Porém, o governo começa a frear tais iniciativas. Isso
ocorre, por um lado, pelos limites legais institucionais, cujas nacionalizações
das fazendas, por exemplo, precisavam obedecer à lei da reforma agrária, e as
nacionalizações das indústrias (depois de uma lei criada para isso) deveriam ser submetidas ao
congresso. Dessa forma, o poder popular (as organizações de base diretamente
controlada pelos trabalhadores) apresenta um desejo de ir para além do limite
institucional. Para tanto, apresentam uma alternativa, que havia sido
estimulada pelo MIR: o fechamento do congresso e sua substituição pela assembleia
popular (uma espécie de conselho popular de democracia direta).

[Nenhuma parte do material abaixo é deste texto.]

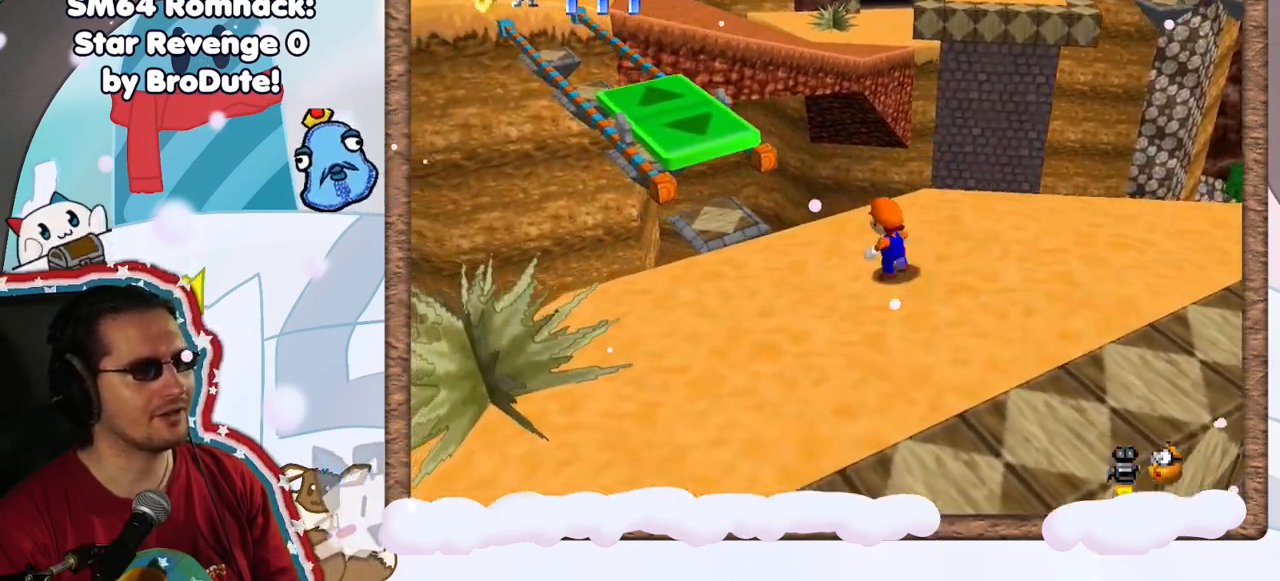
{"buttons": [], "left_stick": "down-right", "events": [[33, "A", "down"], [233, "A", "up"], [233, "Z", "up"], [317, "left_stick", "center"], [433, "left_stick", "down-right"]]}
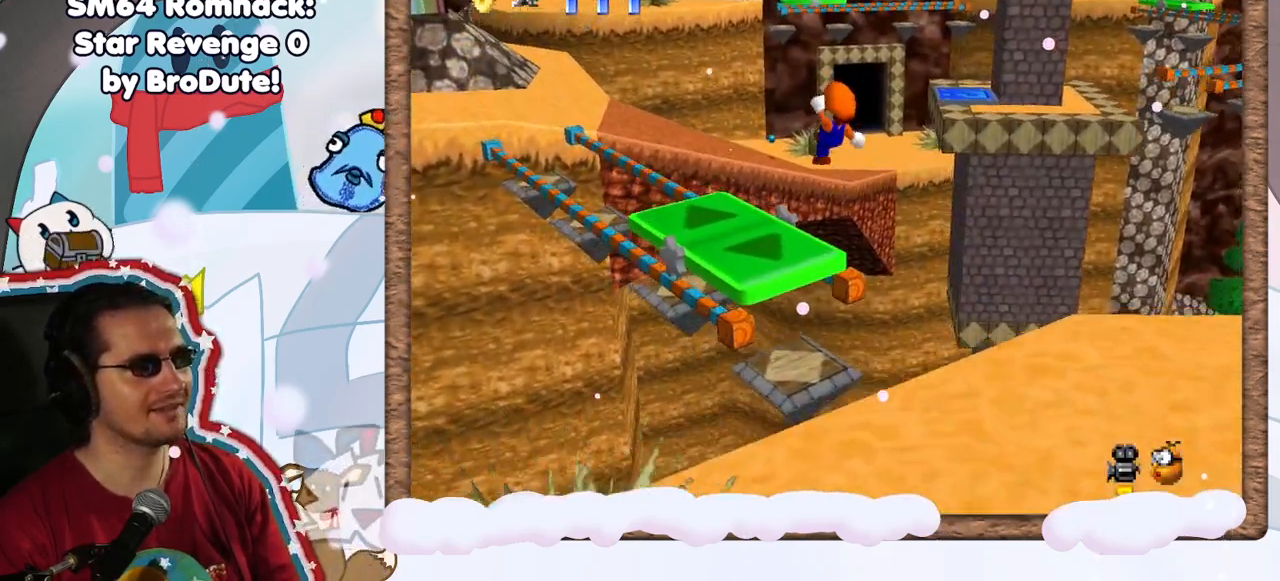
{"buttons": [], "left_stick": "down-right", "events": []}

Por outro lado, o governo começa a frear os organismos
populares também por sua política de alianças. Ao menos no último ano, Allende
estava convencido de que longe de seguir o ataque aos interesses das empresas
privadas, deveria-se parar as ocupações, mostrar ponderação, para ganhar o
apoio do Partido Democrata Cristão, e assim, estabelecer um Pacto pela
legalidade. Temia-se que a radicalização dos organismos de poder popular fosse
usada para justificar e apressar o golpe militar. (DESTAQUE PARA A PARTE II DO
FILME, A PARTIR DE 40 minutos e 15, EM QUE SE DÁ UM DIÁLOGO ENTRE TRABALHADORES
DOS CORDÕES E UM REPRESENTANTE DA CUT – CENTRAL ÚNICA DOS TRABALHADORES.
ASSISTAM!!!).
Os trabalhadores chegaram a clamar por armas para enfrentar
o fascismo. Mas, Allende optou pela via diplomática. A estratégia não
funcionou. Os democratas cristãos não estavam interessados em se aliar com o
governo. O golpe veio e o povo, disposto a lutar contra o fascismo, não tinha
armas para se defender.
Dentre a esquerda que analisa hoje o golpe, alguns culpam a
pressa dos trabalhadores e suas correntes políticas mais radicais, tais como o
MIR e o PS, que acabaram menosprezando a força da reação e a provocando. Outros
culpam a lentidão do governo, que ao invés de dar um golpe nos poderes
econômicos e políticos da burguesia, confiando o poder na auto-organização dos
trabalhadores, preferiu tratar o inimigo dentro das regras do jogo.
De todo
modo, para qualquer uma dessas análises, este é um grande filme, pois consegue,
apesar de alguns limites, dar conta da complexidade das relações de adoração e
tensão entre governo e poderes populares.